物語の世界を広げた清張一流のアイデアとは
現実のこの事件に関して、いまひとつ見逃せない背景がある。作家の和久峻三によれば、事件の舞台となった支店のある地域は事件当時、高度成長のあおりで土地ブームに沸き立っていた。ここから土地を転売し、税金をごまかして溜め込んだカネが匿名預金の形で、かなり支店に転がり込んでいた形跡が濃いという(前掲、 『犯罪の昭和史3』)。女性行員の横領の発覚が遅れたのも、匿名預金の処理のため支店が多忙をきわめ、行員の数も不足がちなのをカバーするべく、優秀な彼女を異動させず、ずっと預金係を任せ続けたことにも原因があると、和久は指摘している。

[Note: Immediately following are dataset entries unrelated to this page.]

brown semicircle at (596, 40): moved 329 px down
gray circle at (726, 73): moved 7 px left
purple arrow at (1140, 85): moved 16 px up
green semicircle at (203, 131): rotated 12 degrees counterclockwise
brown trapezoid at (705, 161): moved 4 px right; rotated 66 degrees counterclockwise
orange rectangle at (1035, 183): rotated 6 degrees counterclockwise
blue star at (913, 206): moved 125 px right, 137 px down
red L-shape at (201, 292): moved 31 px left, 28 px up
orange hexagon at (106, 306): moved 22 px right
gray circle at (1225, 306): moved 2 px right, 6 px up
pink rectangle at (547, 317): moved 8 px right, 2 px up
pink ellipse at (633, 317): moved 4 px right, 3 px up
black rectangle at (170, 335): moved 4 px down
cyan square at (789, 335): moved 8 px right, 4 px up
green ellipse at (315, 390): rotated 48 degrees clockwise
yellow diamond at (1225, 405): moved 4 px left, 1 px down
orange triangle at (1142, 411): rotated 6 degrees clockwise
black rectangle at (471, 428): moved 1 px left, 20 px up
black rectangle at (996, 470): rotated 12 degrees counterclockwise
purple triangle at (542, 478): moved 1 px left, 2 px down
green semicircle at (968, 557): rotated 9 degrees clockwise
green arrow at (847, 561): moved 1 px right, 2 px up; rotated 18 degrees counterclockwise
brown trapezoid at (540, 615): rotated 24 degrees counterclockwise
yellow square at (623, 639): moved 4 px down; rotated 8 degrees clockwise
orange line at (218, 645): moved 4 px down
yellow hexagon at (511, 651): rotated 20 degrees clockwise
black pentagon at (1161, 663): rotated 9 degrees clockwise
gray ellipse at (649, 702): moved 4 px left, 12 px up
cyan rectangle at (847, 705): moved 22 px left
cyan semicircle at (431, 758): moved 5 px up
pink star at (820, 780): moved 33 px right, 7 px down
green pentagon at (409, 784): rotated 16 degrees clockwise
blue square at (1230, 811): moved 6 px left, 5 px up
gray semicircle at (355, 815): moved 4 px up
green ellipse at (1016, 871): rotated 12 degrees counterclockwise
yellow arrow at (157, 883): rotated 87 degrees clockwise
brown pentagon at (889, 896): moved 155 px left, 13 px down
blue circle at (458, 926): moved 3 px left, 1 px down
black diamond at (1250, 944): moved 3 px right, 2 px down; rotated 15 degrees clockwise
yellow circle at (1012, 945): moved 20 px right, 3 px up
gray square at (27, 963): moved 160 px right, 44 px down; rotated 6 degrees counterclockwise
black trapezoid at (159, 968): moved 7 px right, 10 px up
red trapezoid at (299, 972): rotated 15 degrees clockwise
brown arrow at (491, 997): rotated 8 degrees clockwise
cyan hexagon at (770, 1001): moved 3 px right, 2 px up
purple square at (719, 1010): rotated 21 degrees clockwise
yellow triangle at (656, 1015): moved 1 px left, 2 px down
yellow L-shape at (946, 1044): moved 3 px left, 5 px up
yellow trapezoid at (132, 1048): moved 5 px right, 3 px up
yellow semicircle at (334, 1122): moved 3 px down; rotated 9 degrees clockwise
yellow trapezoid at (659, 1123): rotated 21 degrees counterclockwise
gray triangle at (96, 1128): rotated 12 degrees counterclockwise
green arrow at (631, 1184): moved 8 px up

くだんの彼女は、先にも書いたとおり、土地成金の匿名預金には何らかかわりはなかった。
現実の事件の彼女は、横領したカネをただひたすらに男に貢いだにすぎない。それに対し、元子は銀行から奪取したカネを元手に銀座にバーを開き、そこを拠点として、黒革の手帖を武器に、男たちに、ひいては社会に対し復讐を画策する。それこそが現実の横領事件と『黒革の手帖』で描かれたそれとの最大の違いであり、物語の世界をより広げ、深みのあるものとする清張一流のアイデアだったといえる。

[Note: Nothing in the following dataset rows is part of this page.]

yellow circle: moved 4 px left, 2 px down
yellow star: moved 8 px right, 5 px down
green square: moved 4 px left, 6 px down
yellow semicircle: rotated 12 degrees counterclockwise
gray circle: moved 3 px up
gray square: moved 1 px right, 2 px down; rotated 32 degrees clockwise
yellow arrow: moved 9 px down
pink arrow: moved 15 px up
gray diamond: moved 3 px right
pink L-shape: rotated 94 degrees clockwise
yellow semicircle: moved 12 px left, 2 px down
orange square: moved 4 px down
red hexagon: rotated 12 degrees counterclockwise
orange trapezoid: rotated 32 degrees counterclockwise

さて、今回のドラマでは、主人公の元子の年齢は、原作よりも10歳以上若く設定されている。これは主演の武井咲の実年齢(現在23歳)に合わせるとともに、ここ数十年の時代の変化を反映した結果だろう。
男女雇用機会均等法の成立、あるいは経済の低迷もあり、いまやOLが結婚して専業主婦になることは減っている。『黒革の手帖』を、2017年現在を舞台にドラマ化するにあたり、「同僚らが結婚で次々と辞めていくのを傍観している」という元子の設定はさすがに無理があるというもの。ゆえにドラマでは、銀行内における女性たちの対立軸を、古参社員と新人社員ではなく、いままさに社会問題となっている正社員と契約社員に置き換えていた。これもまたアイデアである(ちなみに今回のドラマの脚本は、劇作家・演出家のつかこうへいに師事し、映画『フラガール』や朝ドラ『マッサン』などの代表作のある羽原大介)。
とはいえ、物語の核として描かれる復讐心など人間の業は、数十年経とうがほとんど変わらない。